Some reasons for the disparity between fortunes made then and now:

• A bigger, juicier pie. Over the past century, the U.S. population has multiplied dramatically, and the economy has become vastly larger, more complex, and more productive. “You can sell more, and sell faster, than ever,” says Lester A. Morris, senior managing director of Mesirow’s Highland Park investment advisory office. What’s more, the Internet, and the spread of multiple forms of advertising, have enhanced the opportunities to build immense fortunes.

• A global economy. Cyrus McCormick had easy access only to the U.S. market and those of other Western countries, while Warner had the entire world, including all of Asia, notes Greg Pusinelli, a principal at another Chicago-based wealth management firm, William Blair & Company-which was founded by a descendant of Cyrus McCormick.

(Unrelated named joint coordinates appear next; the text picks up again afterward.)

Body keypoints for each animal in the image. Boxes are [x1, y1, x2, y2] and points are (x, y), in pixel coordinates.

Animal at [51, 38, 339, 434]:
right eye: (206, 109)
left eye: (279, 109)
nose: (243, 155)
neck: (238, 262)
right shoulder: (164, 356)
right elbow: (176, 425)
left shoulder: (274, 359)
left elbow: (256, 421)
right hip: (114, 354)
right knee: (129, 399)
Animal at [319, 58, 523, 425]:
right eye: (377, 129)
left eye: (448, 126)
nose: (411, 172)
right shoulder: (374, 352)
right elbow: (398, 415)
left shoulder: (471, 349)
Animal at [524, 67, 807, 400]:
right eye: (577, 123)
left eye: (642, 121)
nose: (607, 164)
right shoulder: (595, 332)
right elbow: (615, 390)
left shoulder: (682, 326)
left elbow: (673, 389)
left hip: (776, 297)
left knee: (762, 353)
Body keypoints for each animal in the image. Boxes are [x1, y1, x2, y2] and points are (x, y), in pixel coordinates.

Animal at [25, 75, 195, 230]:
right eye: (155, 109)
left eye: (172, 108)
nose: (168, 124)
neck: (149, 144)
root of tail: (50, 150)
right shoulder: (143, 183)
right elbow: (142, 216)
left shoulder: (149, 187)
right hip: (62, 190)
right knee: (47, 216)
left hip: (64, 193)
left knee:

• More investment options. The plutocrats of the 19th century drew money mostly from their own businesses or real estate, Pusinelli says. Today, rich people’s money works much harder for them than it did back then, thanks to diversified investment portfolios. “Wealth today is managed by firms like ours and is directed into limited partnerships, hedge funds-the whole alternative investment class,” Pusinelli says. “The variety of types of investments that are available to the ultrawealthy today is much greater.” And the pace of asset allocation is speeding up as more data becomes immediately available via the Internet. “They’re making instantaneous decisions about how to invest, with information you couldn’t find 100 years ago,” Pusinelli says.

To arrive at a ranking of the city’s wealthiest people of all time, Chicago gathered information on the net worth of a number of the city’s biggest tycoons of the 19th and 20th centuries, based on estimates made, in most instances, shortly before or after they died. Then we used an equation devised by the Federal Reserve Bank of Minneapolis to calculate what that money would have been worth, adjusted for inflation, in 2005. Finally we compared those figures with estimates published in 2005 by Forbes magazine on today’s wealthiest Chicagoans.

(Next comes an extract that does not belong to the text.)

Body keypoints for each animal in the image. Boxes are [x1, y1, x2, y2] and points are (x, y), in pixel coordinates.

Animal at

The hands-down richest Chicagoan of all time, with a titanic $23.3 billion in today’s dollars: John D. MacArthur, whose empire included two banks, 19 insurance companies, and 100,000 acres of land in Florida. His wealth would have made him the third-richest American today, behind only Bill Gates and Warren Buffett.

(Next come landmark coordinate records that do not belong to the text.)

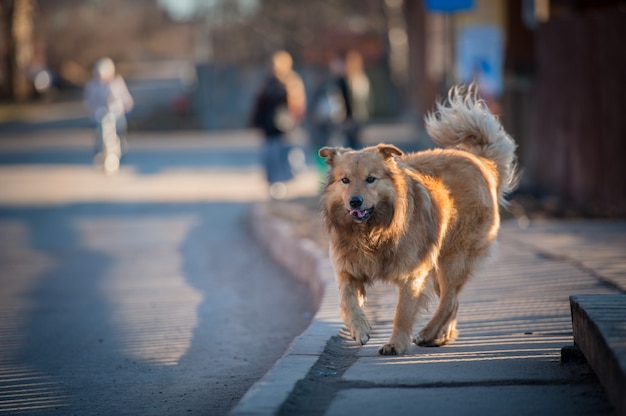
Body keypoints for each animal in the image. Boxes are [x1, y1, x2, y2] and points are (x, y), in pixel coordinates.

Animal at [320, 84, 516, 354]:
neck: (374, 230)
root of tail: (481, 161)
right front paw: (360, 329)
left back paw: (428, 333)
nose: (355, 202)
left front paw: (395, 344)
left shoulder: (412, 274)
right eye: (345, 180)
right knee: (452, 301)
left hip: (452, 259)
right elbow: (347, 300)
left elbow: (402, 312)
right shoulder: (348, 270)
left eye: (371, 179)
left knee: (450, 300)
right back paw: (441, 336)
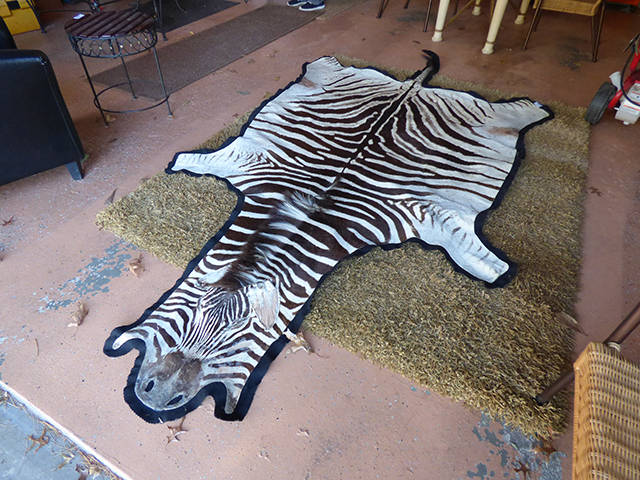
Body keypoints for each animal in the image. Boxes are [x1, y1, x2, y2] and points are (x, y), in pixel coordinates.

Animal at [104, 53, 552, 423]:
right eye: (192, 312)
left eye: (243, 333)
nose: (156, 398)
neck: (302, 217)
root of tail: (411, 87)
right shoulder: (248, 161)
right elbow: (197, 159)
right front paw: (182, 163)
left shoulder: (427, 214)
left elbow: (480, 259)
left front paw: (498, 272)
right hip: (339, 81)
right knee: (325, 68)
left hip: (484, 113)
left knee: (507, 112)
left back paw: (534, 109)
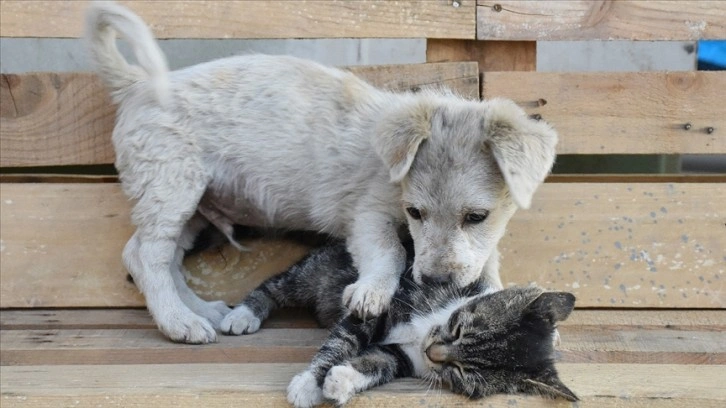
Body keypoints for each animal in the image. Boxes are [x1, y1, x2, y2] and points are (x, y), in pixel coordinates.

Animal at [86, 2, 564, 344]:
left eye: (476, 217)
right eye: (415, 212)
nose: (436, 283)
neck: (394, 171)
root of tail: (137, 84)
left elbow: (488, 265)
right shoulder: (366, 216)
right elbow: (390, 252)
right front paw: (372, 291)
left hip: (195, 206)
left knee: (162, 259)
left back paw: (200, 310)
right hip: (171, 187)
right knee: (146, 256)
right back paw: (179, 323)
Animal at [223, 241, 580, 406]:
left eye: (464, 372)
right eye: (460, 328)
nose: (432, 351)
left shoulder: (405, 357)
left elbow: (381, 361)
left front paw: (342, 380)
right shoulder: (377, 306)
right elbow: (341, 342)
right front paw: (309, 383)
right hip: (315, 273)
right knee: (276, 286)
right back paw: (243, 314)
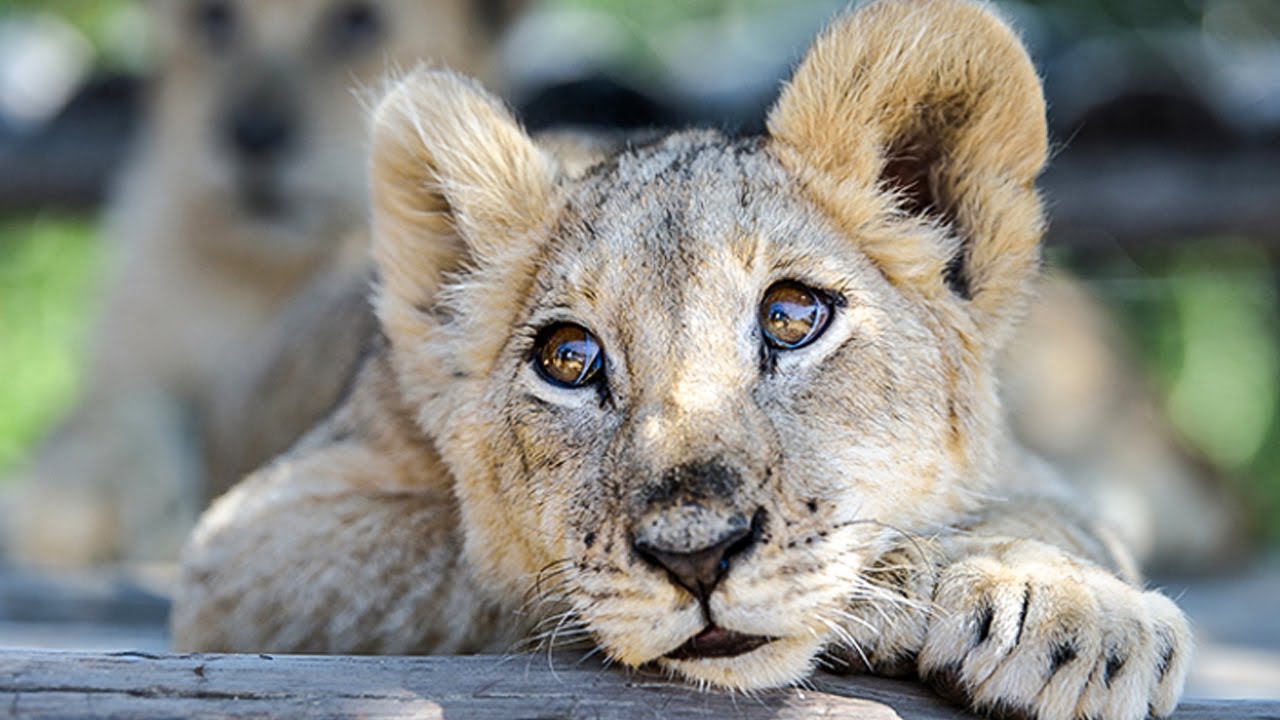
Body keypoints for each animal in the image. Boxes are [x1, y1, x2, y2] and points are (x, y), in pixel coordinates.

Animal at [2, 0, 523, 566]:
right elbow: (128, 430)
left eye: (356, 22)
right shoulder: (125, 376)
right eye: (214, 18)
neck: (264, 273)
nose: (251, 136)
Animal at [172, 2, 1192, 718]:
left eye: (792, 318)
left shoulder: (1030, 468)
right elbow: (475, 562)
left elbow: (1067, 516)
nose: (696, 557)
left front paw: (1077, 613)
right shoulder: (252, 545)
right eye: (569, 358)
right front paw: (893, 587)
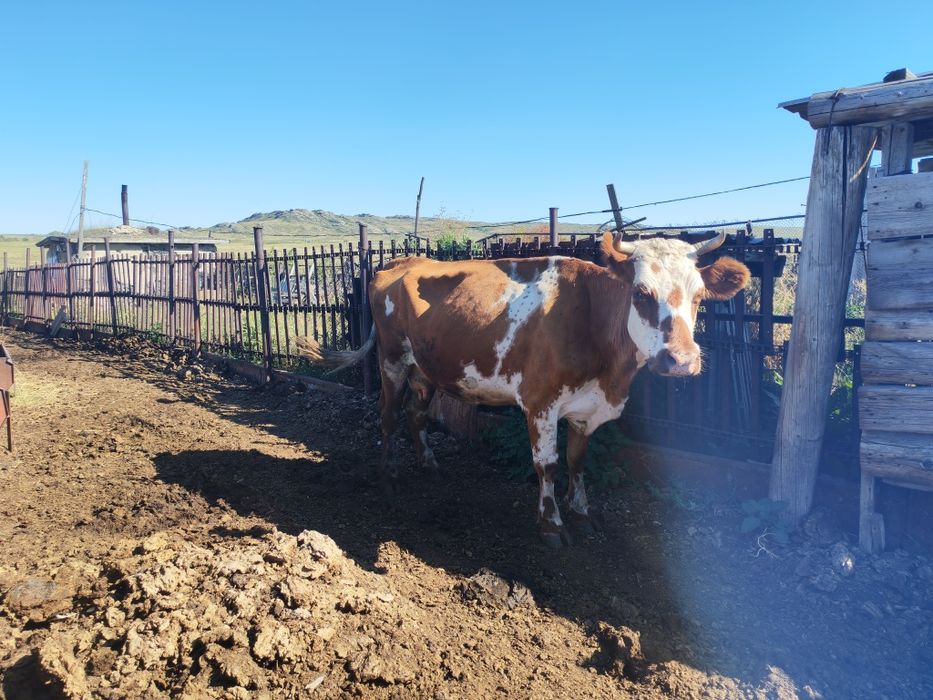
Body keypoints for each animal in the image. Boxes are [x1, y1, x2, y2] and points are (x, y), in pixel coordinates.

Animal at [296, 232, 749, 547]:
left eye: (699, 296)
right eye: (641, 293)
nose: (682, 360)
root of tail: (401, 261)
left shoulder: (588, 408)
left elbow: (578, 462)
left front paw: (582, 513)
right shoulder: (540, 402)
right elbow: (547, 465)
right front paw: (551, 524)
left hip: (426, 367)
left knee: (416, 412)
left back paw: (429, 464)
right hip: (391, 359)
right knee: (388, 415)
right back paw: (389, 476)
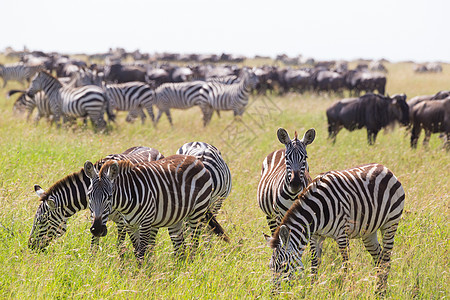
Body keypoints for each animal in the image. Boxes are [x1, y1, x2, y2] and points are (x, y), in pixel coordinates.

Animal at [27, 146, 163, 251]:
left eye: (42, 221)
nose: (30, 246)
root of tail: (151, 148)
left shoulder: (122, 221)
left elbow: (120, 247)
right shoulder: (95, 218)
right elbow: (94, 245)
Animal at [84, 155, 227, 260]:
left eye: (109, 196)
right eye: (89, 195)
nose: (96, 230)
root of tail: (196, 160)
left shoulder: (146, 222)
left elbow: (141, 253)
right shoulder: (130, 225)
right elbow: (137, 250)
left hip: (197, 212)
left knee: (194, 243)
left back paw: (189, 268)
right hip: (176, 218)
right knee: (180, 248)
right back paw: (178, 272)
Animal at [266, 163, 406, 292]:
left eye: (283, 265)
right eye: (271, 266)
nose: (273, 292)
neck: (317, 212)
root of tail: (384, 168)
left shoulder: (342, 235)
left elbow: (346, 265)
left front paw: (347, 290)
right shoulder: (315, 236)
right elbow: (314, 264)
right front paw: (312, 289)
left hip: (390, 223)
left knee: (386, 259)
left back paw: (381, 292)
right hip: (368, 232)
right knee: (379, 260)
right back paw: (378, 289)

MacArthur is unusual in that he is one of just four deceased titans to make our inflation-adjusted top ten. Marshall Field, perhaps the wealthiest man in the world in the 1890s, made the cut, as did Julius Rosenwald, who once ran Sears. Meanwhile, onetime giants such as the meatpackers Philip Danforth Armour and Gustavus Swift, the reaper king Cyrus McCormick, and the railcar magnate George Pullman-though among the wealthiest men of their day-finished out of the money.

But don’t cry for the multimillionaires of the Gilded Age. In their time, their wealth may have swung heavier for them than it would today. “When Cyrus McCormick was very wealthy, the great masses of people had nothing,” Lester Morris says. “The disparity between the wealthy and the masses was probably bigger then than it is today, when the majority of Americans are at least middle class, not lower class. People like him could hire households of servants for next to nothing, so their standard of living was much better, in terms of what they could buy with the money they had.” Consider, too, that until 1913 there was no income tax in this country. “That’s an offset in favor of the historical figures,” Pusinelli says. “They were largely untaxed, unlike today.”

Being rich meant something then, too. Swonk points out that “we’re a very market-oriented economy now, so we are creating more wealthy people. It’s not just that the rich are getting richer; it’s that more people fall into the category of rich. If you go back to those earlier days, very few people had the opportunity to get rich. So if you got rich, or especially if you got megarich, you really were distinctive.”